Given a list of tuples, [(x1, y1), (x2, y2) ... (xm, ym)]
such as [(1, 2), (3, 7), (5, 9)]
I would like to write a function that fills in the missing integer values x with the average of the neighbor values f(x - 1), f(x + 1).
In this case, we would get:
[(1, 2), (2, ave(2, 7)), (3, 7), (4, ave(7, 9)), (5, 9)]
import numpy as np
# calculating nearest neighbor averages
def nearest(x, y):
# define the min and max for our line
min = np.amin(x)
max = np.amax(x)
# fill in the gaps
numsteps = max - min + 1
# an empty vessel
new_df = []
# an empty vessel for our xs
xs = np.linspace(min, max, numsteps)
for i, item in enumerate(xs):
if(xs[i] in x):
idx = x.index(xs[i])
new_df.insert(i, (xs[i], y[idx]))
else:
idx = x.index(xs[i] - 1)
idx2 = x.index(xs[i] + 1)
avg = (y[idx] + y[idx2])/2.0
new_df.insert(i, (xs[i], avg))
print new_df
nearest([1, 3, 5], [6, 7, 8])
// [(1.0, 6), (2.0, 6.5), (3.0, 7), (4.0, 7.5), (5.0, 8)]

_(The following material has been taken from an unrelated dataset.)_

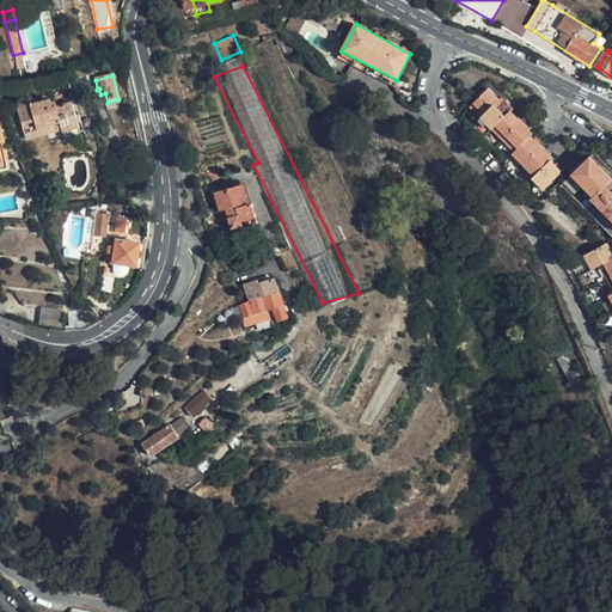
[(479,117),(499,98),(488,87),(469,105),(479,117)]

This quickly fails, however, with an array such as xs = [1, 4, 7]
, since the values are more than one away from each other. In that case, given the same ys = [2, 7, 9]
, we would expect the answer to either be:
[(1, 2), (2, ave(2, 7)), (3, ave(2,7)), (4, 7) ... ]
or
Something a bit more complicated:
[(1, 2), (2, ave(prev, next_that_exists)), (3, ave(just_created, next_that exists), ...]
How can I implement so that we find the elements just below the missing one and just above the missing one, and compute their average?
Also, is this different from a moving average?